Extrait de source:
Crédit photo Marc Delacoste
Sur une rivière ou un secteur donné, la capturabilité des truites, c’est-à-dire leur capacité à se laisser prendre, est une donnée souvent négligée quand il s’agit pour un pêcheur d’expliquer ses échecs comme ses succès. C’est pourtant un paramètre qui permettrait, s’il était quantifiable, de relativiser certaines statistiques un peu simplistes qui relient directement nos résultats avec l’état des populations.

Lorsqu’une pêche électrique est réalisée dans une bonne rivière à truites, il n’est pas rare qu’un pêcheur passant par-là s’y intéresse. Le scénario est toujours le même : il s’approche avant le début de l’opération puis, informé de ce qui va se passer, pronostique un nombre de truites faible, se basant sur ses résultats de pêche. Puis la pêche débute et les captures s’enchaînent, généralement nombreuses si le secteur est bon, provoquant la stupeur et l’incrédulité du témoin. « Jamais je n’aurais pensé qu’il y en avait autant ! », lâche-t-il souvent. 

Les résultats des pêches électriques surprennent souvent bien des pêcheurs.

Exercices proposés:
a - Selon l'extrait sur la capturabilité des truites, quel nombre de truites le pêcheur témoin d'une pêche électrique pronostique-t-il, et sur quoi se fonde-t-il ?
b - Prolongez le texte sur la capturabilité des truites au-delà de sa dernière phrase.

Jeu de données:
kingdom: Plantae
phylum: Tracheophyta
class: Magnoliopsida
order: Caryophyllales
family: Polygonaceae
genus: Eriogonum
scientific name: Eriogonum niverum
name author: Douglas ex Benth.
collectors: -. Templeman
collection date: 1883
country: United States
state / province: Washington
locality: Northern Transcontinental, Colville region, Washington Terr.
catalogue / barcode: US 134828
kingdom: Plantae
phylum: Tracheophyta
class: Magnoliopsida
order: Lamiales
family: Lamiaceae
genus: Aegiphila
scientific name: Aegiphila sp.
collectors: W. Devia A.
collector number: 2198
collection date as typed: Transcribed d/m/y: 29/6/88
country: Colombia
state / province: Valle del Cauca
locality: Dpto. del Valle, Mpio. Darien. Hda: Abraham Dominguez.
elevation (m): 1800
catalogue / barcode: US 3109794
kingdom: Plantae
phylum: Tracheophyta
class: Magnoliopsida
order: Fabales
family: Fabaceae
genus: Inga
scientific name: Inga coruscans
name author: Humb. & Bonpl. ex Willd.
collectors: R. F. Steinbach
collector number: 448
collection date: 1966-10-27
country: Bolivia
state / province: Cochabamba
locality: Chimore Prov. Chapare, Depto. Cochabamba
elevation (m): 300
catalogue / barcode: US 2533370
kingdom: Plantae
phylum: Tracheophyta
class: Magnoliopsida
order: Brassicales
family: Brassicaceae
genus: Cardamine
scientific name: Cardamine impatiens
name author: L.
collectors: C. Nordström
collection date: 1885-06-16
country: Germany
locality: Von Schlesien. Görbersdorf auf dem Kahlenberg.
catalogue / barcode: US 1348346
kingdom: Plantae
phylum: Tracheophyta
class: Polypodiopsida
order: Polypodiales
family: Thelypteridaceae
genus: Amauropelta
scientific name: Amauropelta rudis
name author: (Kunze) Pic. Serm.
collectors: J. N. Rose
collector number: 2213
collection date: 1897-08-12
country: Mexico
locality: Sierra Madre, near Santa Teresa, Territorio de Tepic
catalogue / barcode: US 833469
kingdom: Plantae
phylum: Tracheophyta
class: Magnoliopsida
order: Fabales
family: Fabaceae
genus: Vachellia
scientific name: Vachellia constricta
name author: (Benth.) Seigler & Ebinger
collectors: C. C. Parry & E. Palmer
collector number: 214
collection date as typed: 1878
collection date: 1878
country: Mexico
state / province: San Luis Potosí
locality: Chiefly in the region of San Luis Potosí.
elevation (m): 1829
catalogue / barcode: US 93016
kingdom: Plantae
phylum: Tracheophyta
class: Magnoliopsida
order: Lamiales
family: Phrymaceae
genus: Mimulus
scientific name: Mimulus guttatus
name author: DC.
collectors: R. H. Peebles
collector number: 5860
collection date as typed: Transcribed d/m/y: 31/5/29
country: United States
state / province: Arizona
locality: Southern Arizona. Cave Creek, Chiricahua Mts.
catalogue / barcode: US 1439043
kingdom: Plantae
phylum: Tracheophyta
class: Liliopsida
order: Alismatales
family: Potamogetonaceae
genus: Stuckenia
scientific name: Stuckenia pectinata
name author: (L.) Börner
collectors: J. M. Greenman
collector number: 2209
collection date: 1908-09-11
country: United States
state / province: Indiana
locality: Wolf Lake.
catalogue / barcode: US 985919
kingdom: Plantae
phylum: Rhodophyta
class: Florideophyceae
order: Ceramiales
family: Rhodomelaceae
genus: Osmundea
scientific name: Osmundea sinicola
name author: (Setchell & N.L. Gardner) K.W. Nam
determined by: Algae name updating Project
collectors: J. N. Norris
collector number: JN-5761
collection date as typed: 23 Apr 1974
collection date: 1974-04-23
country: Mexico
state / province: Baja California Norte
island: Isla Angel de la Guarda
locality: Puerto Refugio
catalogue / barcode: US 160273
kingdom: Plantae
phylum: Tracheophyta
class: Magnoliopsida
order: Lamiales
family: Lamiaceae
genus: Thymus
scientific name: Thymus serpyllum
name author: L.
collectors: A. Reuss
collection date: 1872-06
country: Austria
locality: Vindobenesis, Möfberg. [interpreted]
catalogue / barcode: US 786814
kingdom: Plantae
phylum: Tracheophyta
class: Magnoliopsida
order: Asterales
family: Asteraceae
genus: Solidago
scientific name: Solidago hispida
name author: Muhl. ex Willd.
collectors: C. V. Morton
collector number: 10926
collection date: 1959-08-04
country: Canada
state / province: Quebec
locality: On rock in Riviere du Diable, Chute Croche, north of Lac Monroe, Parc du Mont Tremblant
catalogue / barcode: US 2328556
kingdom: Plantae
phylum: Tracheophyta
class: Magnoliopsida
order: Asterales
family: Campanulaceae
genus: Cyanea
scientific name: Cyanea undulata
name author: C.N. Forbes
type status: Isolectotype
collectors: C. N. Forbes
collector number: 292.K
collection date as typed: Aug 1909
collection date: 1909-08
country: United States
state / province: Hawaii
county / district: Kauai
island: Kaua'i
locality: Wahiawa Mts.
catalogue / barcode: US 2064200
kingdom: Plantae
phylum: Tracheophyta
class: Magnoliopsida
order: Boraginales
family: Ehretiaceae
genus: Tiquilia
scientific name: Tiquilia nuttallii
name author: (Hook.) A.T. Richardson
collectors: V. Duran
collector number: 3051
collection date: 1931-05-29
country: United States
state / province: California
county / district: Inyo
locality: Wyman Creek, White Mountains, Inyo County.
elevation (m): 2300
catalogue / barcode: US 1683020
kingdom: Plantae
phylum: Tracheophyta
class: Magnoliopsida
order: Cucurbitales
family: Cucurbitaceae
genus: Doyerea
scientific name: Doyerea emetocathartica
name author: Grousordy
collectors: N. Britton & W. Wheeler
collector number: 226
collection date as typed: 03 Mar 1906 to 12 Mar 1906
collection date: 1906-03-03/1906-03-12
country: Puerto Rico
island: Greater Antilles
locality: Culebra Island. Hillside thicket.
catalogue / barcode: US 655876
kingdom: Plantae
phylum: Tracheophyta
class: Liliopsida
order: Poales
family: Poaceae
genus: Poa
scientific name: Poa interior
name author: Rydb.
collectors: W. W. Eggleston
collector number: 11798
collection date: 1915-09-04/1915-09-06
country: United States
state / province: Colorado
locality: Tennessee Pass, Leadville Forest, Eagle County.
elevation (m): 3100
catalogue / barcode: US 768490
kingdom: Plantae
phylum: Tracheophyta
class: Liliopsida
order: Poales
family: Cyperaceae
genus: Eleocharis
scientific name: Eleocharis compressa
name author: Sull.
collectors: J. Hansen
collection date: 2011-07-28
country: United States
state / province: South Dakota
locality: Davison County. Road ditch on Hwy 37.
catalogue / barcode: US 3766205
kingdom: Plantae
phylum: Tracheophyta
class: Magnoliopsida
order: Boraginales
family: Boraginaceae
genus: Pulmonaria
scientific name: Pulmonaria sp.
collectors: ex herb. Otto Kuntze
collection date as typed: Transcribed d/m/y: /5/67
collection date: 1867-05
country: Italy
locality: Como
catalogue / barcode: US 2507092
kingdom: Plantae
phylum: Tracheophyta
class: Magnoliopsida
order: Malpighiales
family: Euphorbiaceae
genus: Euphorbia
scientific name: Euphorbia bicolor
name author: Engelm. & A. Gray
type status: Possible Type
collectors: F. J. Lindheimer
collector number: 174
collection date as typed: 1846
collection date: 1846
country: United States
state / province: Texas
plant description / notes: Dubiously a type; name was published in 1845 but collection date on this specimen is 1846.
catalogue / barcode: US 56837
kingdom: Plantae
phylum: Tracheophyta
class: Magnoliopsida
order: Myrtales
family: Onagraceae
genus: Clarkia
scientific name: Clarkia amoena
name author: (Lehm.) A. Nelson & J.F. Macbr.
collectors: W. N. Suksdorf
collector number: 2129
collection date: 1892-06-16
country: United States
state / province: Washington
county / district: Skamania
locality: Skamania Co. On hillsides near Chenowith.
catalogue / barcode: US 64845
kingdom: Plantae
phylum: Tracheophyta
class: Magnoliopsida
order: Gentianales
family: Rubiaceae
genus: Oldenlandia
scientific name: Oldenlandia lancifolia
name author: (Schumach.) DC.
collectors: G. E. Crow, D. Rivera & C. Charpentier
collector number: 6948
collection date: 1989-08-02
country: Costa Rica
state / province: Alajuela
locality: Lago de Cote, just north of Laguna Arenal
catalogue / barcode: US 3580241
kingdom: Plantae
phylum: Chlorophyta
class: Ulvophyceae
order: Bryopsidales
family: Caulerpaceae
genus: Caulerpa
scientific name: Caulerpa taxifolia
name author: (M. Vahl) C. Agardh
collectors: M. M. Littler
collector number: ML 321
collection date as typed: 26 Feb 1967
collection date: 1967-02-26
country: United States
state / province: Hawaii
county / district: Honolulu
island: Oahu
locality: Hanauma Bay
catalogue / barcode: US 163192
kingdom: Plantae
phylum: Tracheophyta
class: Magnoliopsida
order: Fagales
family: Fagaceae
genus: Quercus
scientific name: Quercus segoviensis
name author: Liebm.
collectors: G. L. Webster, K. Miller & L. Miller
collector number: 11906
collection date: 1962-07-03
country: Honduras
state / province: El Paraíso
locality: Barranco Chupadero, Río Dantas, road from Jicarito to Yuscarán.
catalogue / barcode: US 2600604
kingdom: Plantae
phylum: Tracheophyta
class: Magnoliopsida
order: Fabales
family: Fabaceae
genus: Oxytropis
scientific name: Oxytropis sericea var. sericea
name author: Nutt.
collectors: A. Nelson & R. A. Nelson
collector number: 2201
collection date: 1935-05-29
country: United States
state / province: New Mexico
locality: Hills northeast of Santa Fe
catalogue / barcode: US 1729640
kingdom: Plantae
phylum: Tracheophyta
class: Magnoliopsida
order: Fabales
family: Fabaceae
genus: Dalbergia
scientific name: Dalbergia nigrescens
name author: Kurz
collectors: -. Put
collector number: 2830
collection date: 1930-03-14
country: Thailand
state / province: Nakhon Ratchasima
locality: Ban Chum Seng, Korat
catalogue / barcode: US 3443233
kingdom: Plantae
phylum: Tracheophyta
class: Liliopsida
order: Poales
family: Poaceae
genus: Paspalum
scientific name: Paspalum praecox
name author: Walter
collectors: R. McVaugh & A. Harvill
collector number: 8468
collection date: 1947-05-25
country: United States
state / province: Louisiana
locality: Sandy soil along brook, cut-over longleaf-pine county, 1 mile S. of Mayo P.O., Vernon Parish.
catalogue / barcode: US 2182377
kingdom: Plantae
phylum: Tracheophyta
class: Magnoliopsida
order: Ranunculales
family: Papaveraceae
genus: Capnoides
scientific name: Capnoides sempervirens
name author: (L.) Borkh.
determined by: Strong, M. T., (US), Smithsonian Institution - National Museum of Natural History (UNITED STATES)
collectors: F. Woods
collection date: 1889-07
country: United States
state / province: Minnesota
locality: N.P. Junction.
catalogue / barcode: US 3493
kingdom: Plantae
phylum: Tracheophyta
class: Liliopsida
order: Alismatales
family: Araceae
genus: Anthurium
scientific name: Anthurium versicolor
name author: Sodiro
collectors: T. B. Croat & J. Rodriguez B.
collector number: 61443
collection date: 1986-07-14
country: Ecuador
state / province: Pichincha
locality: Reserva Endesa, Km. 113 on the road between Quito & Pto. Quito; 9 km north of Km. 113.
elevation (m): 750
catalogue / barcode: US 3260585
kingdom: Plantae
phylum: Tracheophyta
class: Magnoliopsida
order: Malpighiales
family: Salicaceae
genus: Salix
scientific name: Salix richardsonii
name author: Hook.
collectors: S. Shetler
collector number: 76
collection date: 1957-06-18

Corrigé des exercices:
a - Il pronostique un nombre de truites faible, en se basant sur ses résultats de pêche.

b -
Crédit photo : Marc Delacoste

Surprise, surprise

À l’opposé, il arrive que les captures soient moins nombreuses que ce que le ressenti des pêcheurs laissait croire. Je me souviens d’un ami guide qui me vantait la belle population d’une rivière espagnole, résultat selon lui d’une réglementation très restrictive. Aussi intéressé par la perspective d’une belle sortie que par le désir de vérifier les effets de cette réglementation, je l’y accompagnais. Nous y avons certes pris des poissons mais, pour être honnête, pas plus que dans une bonne rivière française lorsque tout se passe bien. De retour en France, désireux d’approfondir la question, j’ai recueilli des informations sur cette rivière, notamment des résultats de pêches électriques récentes réalisées par l’administration espagnole. Et, surprise : la densité de truites y est en fait trois à quatre fois plus faible que sur nos bonnes rivières pyrénéennes. Double surprise donc : pour mon ami guide, parce qu’il pensait que les truites y étaient très abondantes, et pour moi parce que, malgré cette densité assez faible, nous y avions bien réussi. Ces deux exemples illustrent à mes yeux un même phénomène : contrairement à ce que nous avons tendance à penser, pris individuellement, nos résultats sur un spot donné n’y reflètent que partiellement l’abondance de truites. C’est contre-intuitif, mais c’est un fait et on pourrait multiplier les exemples à loisir. 

La forte capturabilité face à des techniques auxquelles elles ne sont pas accoutumées n’a en général qu’un temps.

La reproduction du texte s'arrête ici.